Twas a time when the rich got richer and richer, there was no income tax, no corporate tax. Fortunes were being stacked high. Congress was the playground of millionaires and Queen Vicky was still enthroned.
The “Gay Ninties” was quite the age.
JP Morgan “saved" the country from bankruptcy in 1895 and then there was the “Cuban Question.”
Americans had their sights on annexing Cuba officially since Jefferson's presidency. By the 1890's Cubans had been insurgent for many years against Spain. "Perhaps the strongest center of pro-Cuban activity [in the US] was the commercial interests of the Mid-West," St.Louis, Chicago and Cleveland. Most Amercans of the times were supporting a peaceful resolution, and were soon to be taken for a ride that some observers say led to the confrontation at Pearl Harbor, almost 50 years later.

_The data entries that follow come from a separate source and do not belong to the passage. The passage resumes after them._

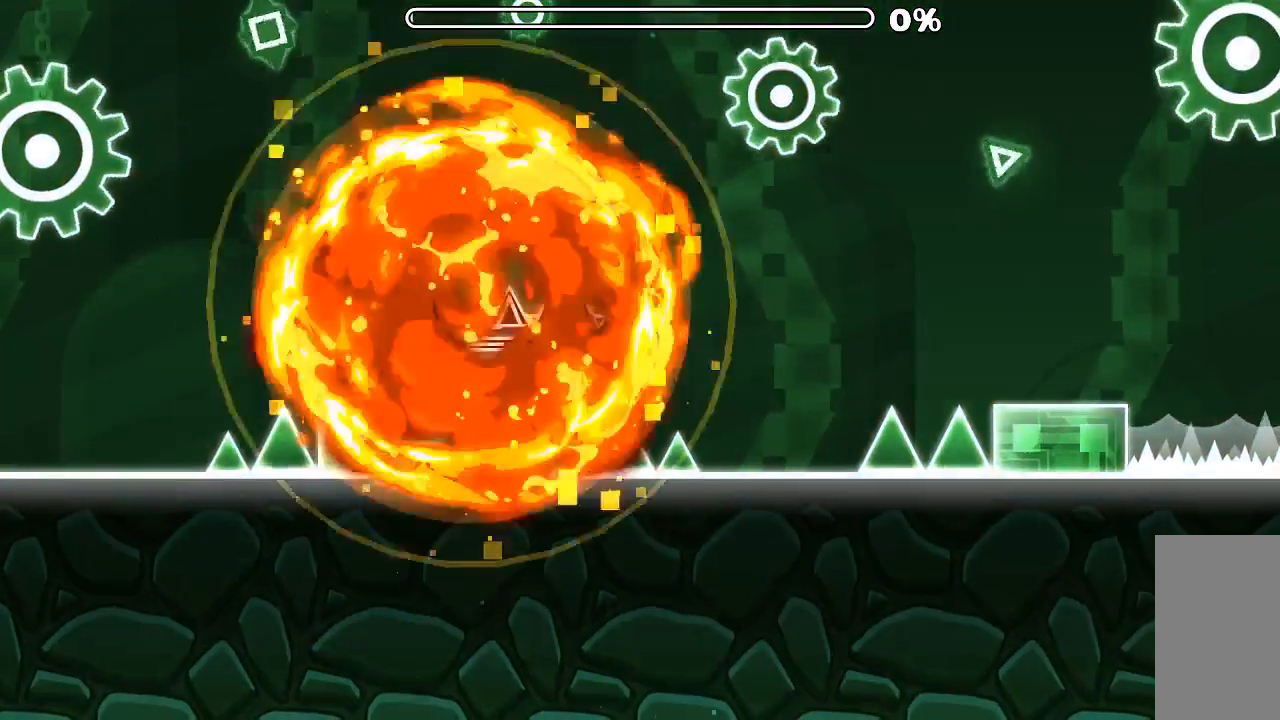
{"keys": [], "mouse": [], "events": []}
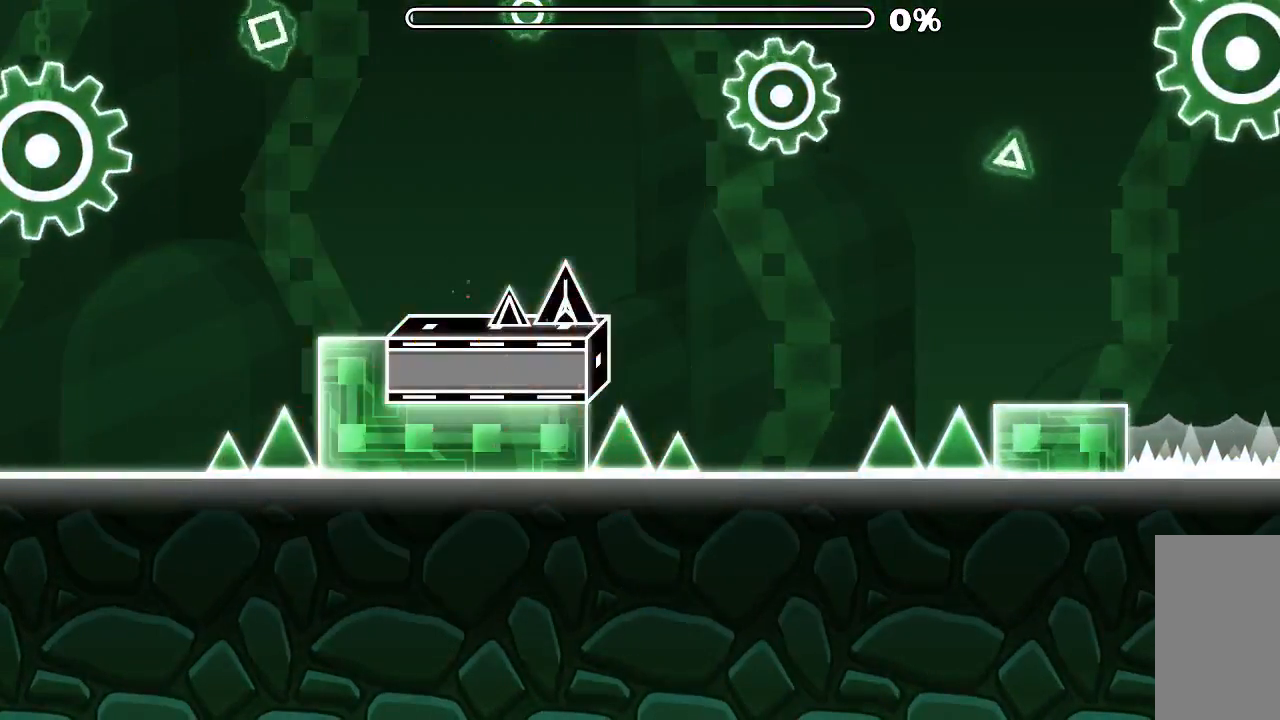
{"keys": [], "mouse": [], "events": []}
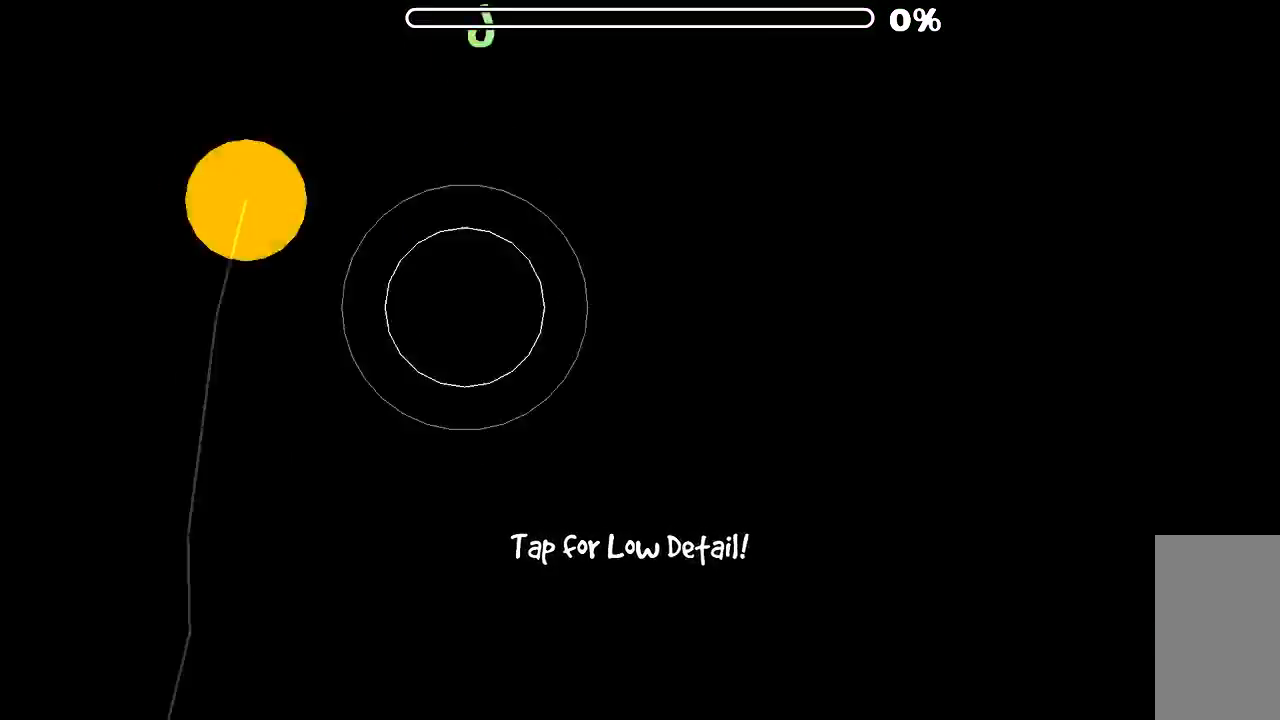
{"keys": [], "mouse": [], "events": []}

In 1888 Congress had appropriated money for a clerk to collect and organize the various reports gathered from officers in the field. This led to the establishment in the War Department of the “confidentially” Military Information Division (MID) this office wasn’t the first operational office of "peacetime espionage," the Office of Naval Intelligence (ONI) had been established officially in 1882.
At first MID directed most of its efforts towards Canada, but soon was spending most of its time on Cuba. By 1896 MID was occupying three main-floor rooms at State, War and Navy employing many officers and a “corps of civilian clerks” gathering materials, producing maps, charts and analysis.

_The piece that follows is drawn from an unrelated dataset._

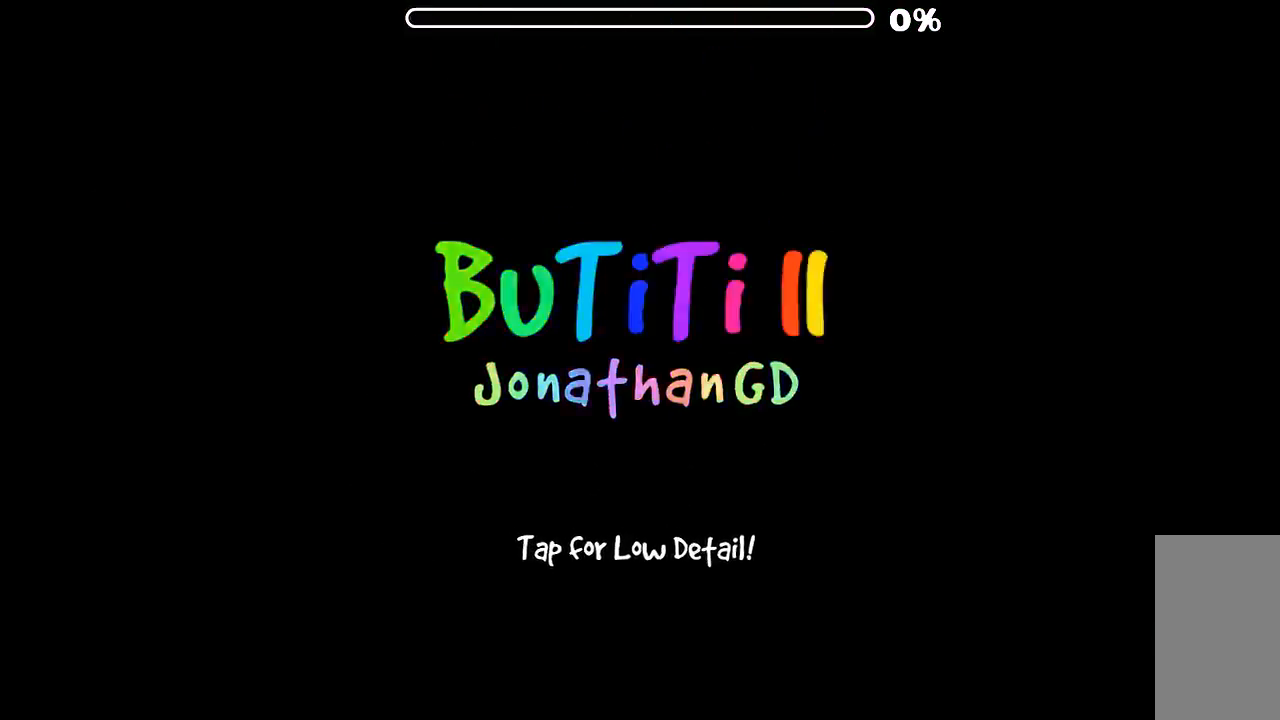
{"keys": [], "mouse": ["left"], "events": [[500, "mouse_left", "down"]]}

The press was having a field day with Pulitzer and the Comstock's Ophir mine magnate, Hearst, upping each other’s jingoistic jabber to the point of fabricated stories.
A solution to the troubles was almost concluded and then . . . the USS Maine blew up in the Havana harbor.  A commission was called and blamed it on a Spanish mine. The “yellow press” went overtime and Henry Cabot Lodge and Theodore Roosevelt ratcheted up pressure on President McKinley, finally convincing him that the future of the Republican Party “depended on war with Spain.”
After the war, Teddy Roosevelt as President gave “tacit encouragement to revolt in Panama," beginning an interventionist doctrine which lasts until today . . .

Admiral Rickover, later became interested int the USS Maine blast and conducted an investigation that concluded it was a coal bin explosion. More recently there has been a National Geographic 1998 investigation using the latest technology and it made no firm conclusions saying it was either a mine or a coal bin explosion.
A recent report from the Seattle Times ( Sunday, February 8, 1998 ) states:
“A Cuban naval historian, Gustavo Placer Cervera, more in touch with technical analyses of what happened that night, subscribes to the "Rickover report" - the conclusion that the Maine explosion was probably an accident, not sabotage.
But what's more important, says the retired navy commander, is that the U.S. government "manipulated and used the explosion . . . The key fact is that the war was prepared in advance."